How CEO Compensation Affects M&A

Firms whose CEOs had high ownership stakes prior to a merger were also more likely to finance the deals using cash instead of stock. Previous research has shown that returns to acquiring companies are higher, on average, for cash-financed mergers and lower for stock-funded deals. Companies with stock-owning CEOs also paid lower premiums, on average, for the firms they acquired.

Finally, the authors examined the acquiring firms’ performance following the merger, tracking their stock returns for two years after the completion of the deal. “We find that performance of firms where CEOs had large ownership stakes pre-merger is significantly higher than at firms where CEOs had low ownership stakes,” the authors write.
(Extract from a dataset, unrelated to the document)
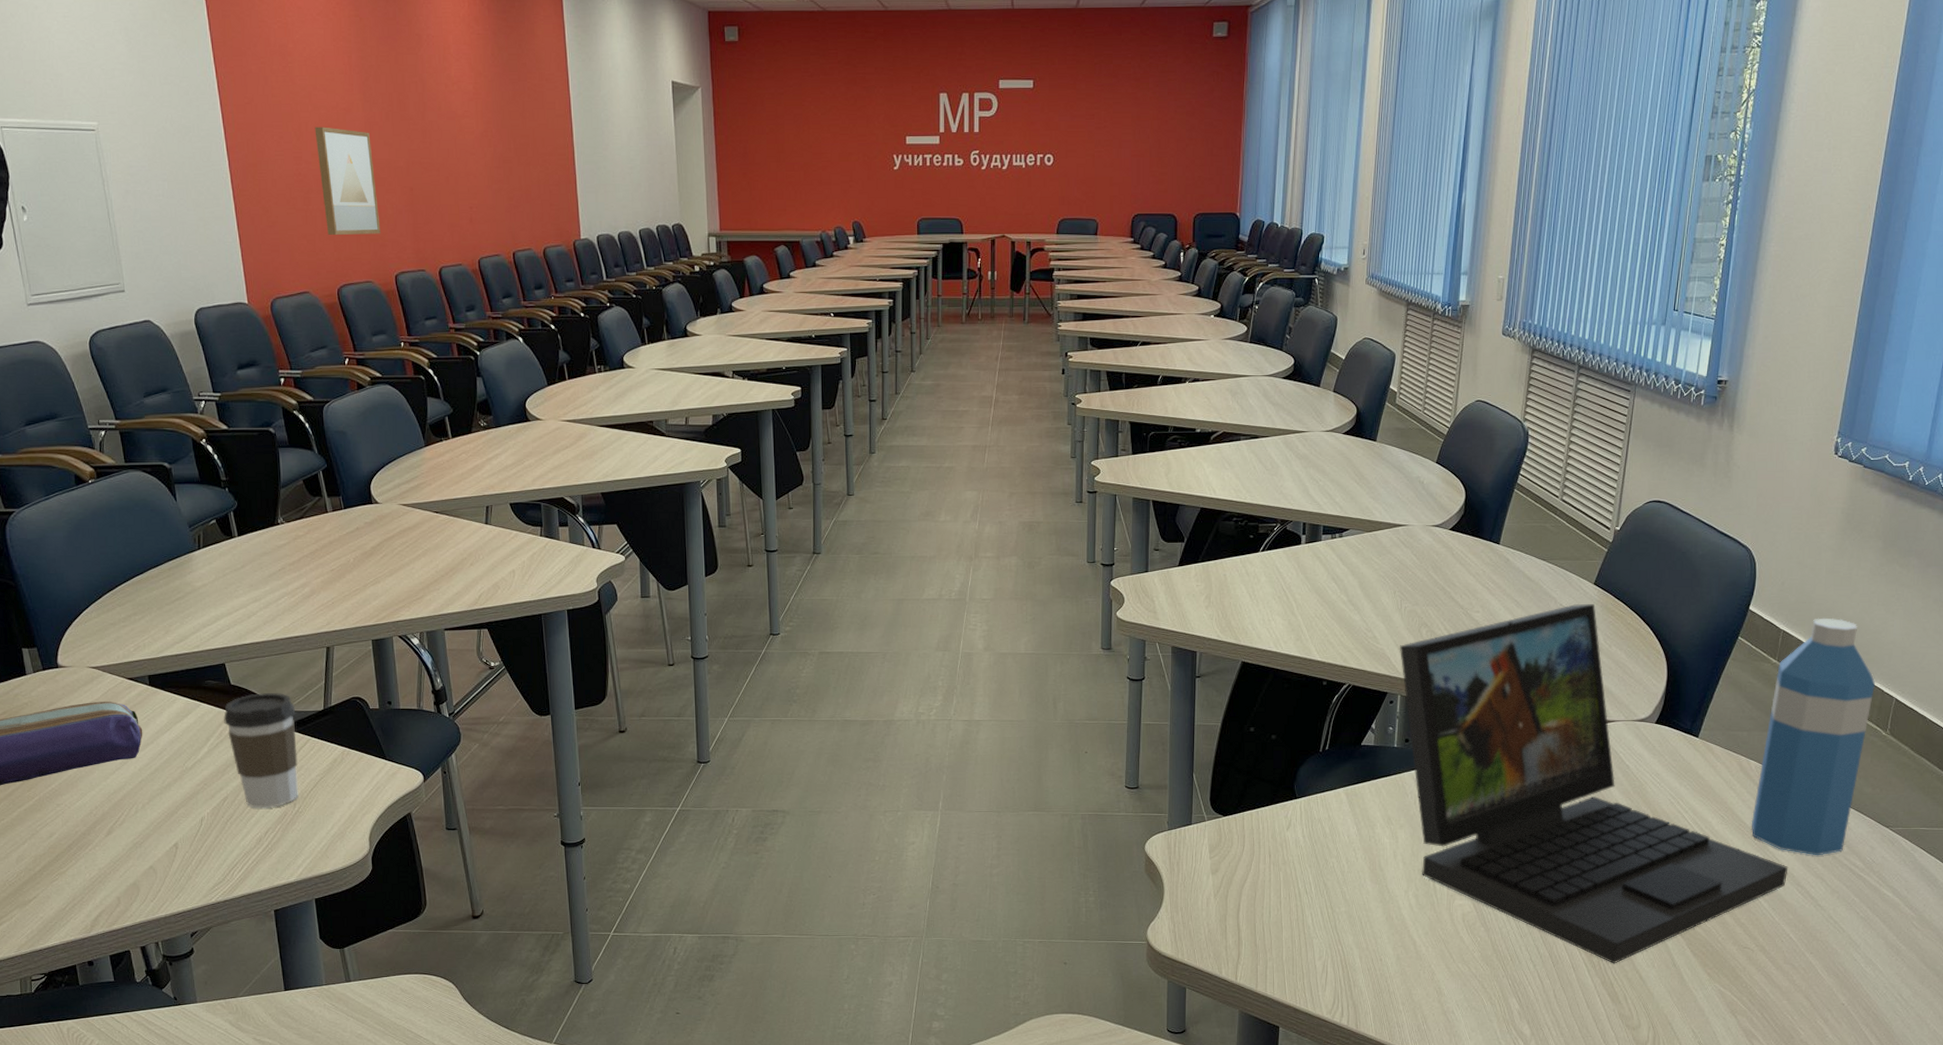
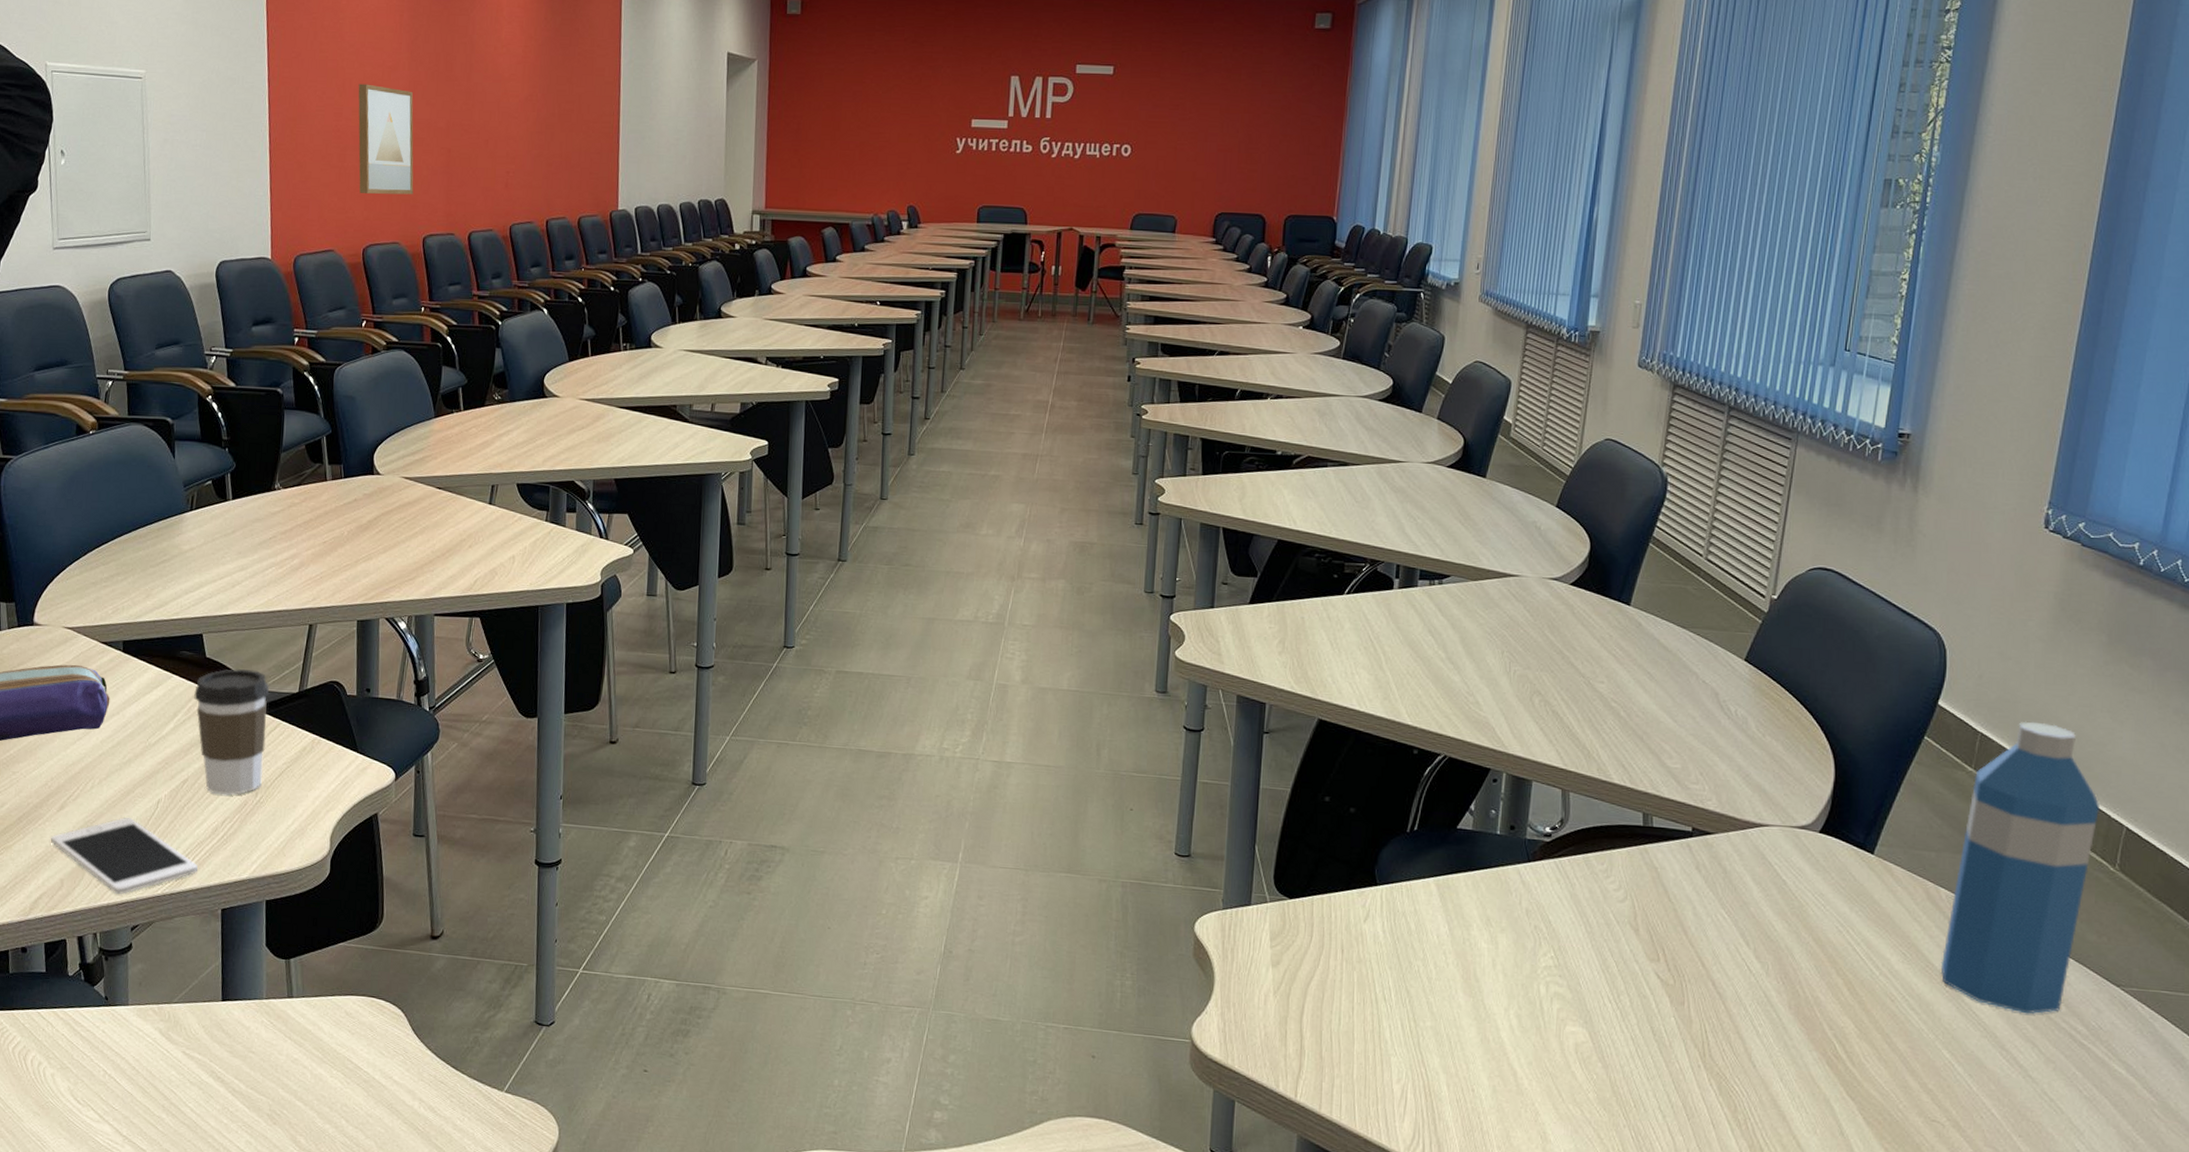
cell phone: none [102,836,247,905] -> present [50,817,198,894]
laptop: present [1399,604,1789,964] -> none [1506,682,1989,1125]

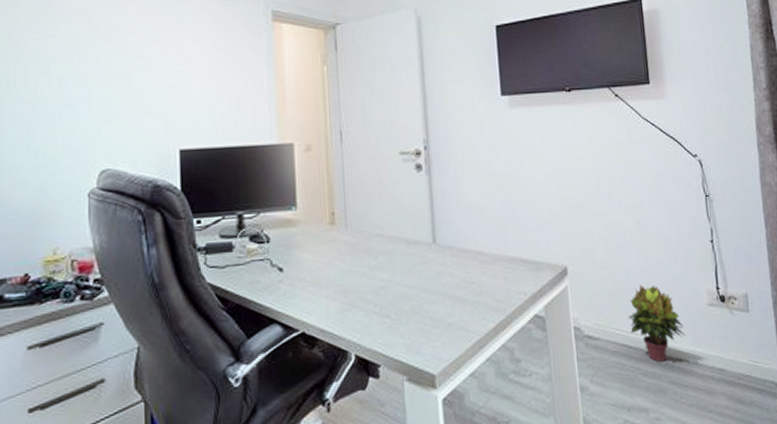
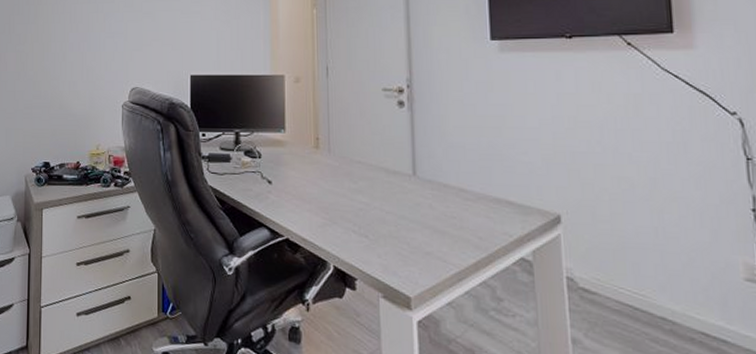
potted plant: present [627,284,686,362] -> none [634,245,712,331]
The form of compensation awarded to CEOs thus has statistically and financially significant repercussions on the decisions surrounding merger deals, the authors say, and ultimately helps determine whether the deals are successful. “The broader implication of our study is that CEO ownership and option holdings are not interchangeable mechanisms when it comes to incentivizing CEOs, at least around mergers,” the authors conclude. “Separating the two, therefore, allows us to better isolate whether either mechanism aligns incentives with shareholders and may add to the debate on how to best compensate CEOs.”

Bottom Line:
The structure of CEOs’ incentive packages helps determine the likelihood and success of their firm’s acquiring another company. CEOs with larger ownership stakes in their companies are less likely to oversee an acquisition, compared with CEOs whose compensation is tied more to stock options. But when they act, stock-owning CEOs generally strike better deals for their shareholders and see improved postmerger performance.